Load and Speed Ratings
Every tire has a speed rating and a load rating. The speed rating gives the max speed the tire is built for while the load rating represents the max weight of the automobile. In most cases, even the most basic tires have a speed rating around 118 miles per hour and a load rating that suits most vehicles. These ratings are mostly important for sport performance tires and trucks carrying heavy loads.

Winter Tires: What's the Difference?

Winter tires maintain better traction on icy, snowy or otherwise compromised roads. According to Bridgestone, this is because the rubber used to make these tires is softer, allowing it to grip the road better. The treads on these tires are also often deeper than usual and specialized to funnel slush and snow toward the outside edge of the tire and away from the car. If you live in an area with particularly cold and icy winter weather, you can also opt for studded winter tires.

These tires have little metal studs embedded in the rubber that dig into ice, giving you a lot more traction. They should only be used in extreme weather conditions and shouldn't be used on dry pavement, as they can damage the road. Because of this, some states have laws restricting or totally limiting studded tire use. For example, Arizona, Arkansas, Delaware, Iowa and Kansas only allow studded tires during winter months. Michigan and Florida only permit them with rubber stubs affixed over the metal, and Hawaii doesn't allow them at all. But then again, you're probably not going to need them there.
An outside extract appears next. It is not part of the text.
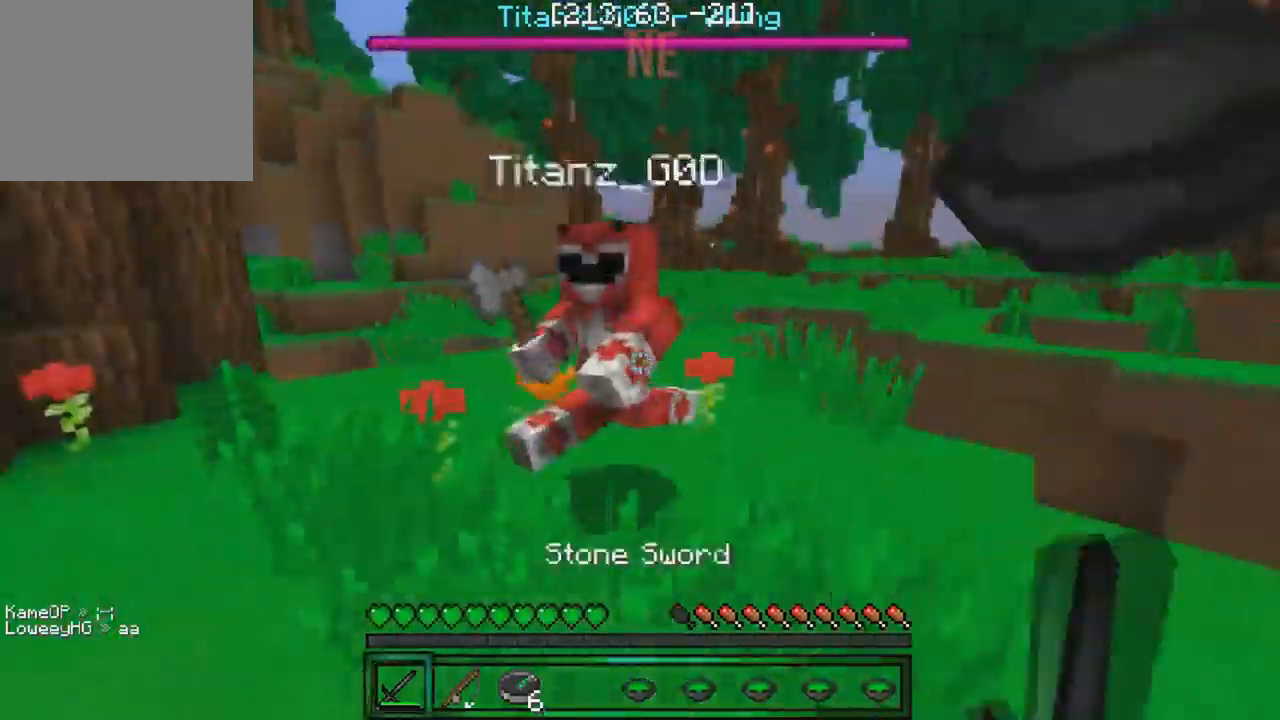
{"keys": ["w"], "events": [[267, "a", "down"], [450, "a", "up"]]}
A full list is available from AAA.

Bridgestone doesn't recommend you use these specialized tires all year because they wear faster on hot, dry pavement. This can lead to decreased performance. If you don't want to switch out your tires when the weather changes, you'll want to opt for all-season tires. These usually come on the car when it leaves the factory and work in most conditions. If you're only going to experience a little snow here and there, all-season tires will work just fine.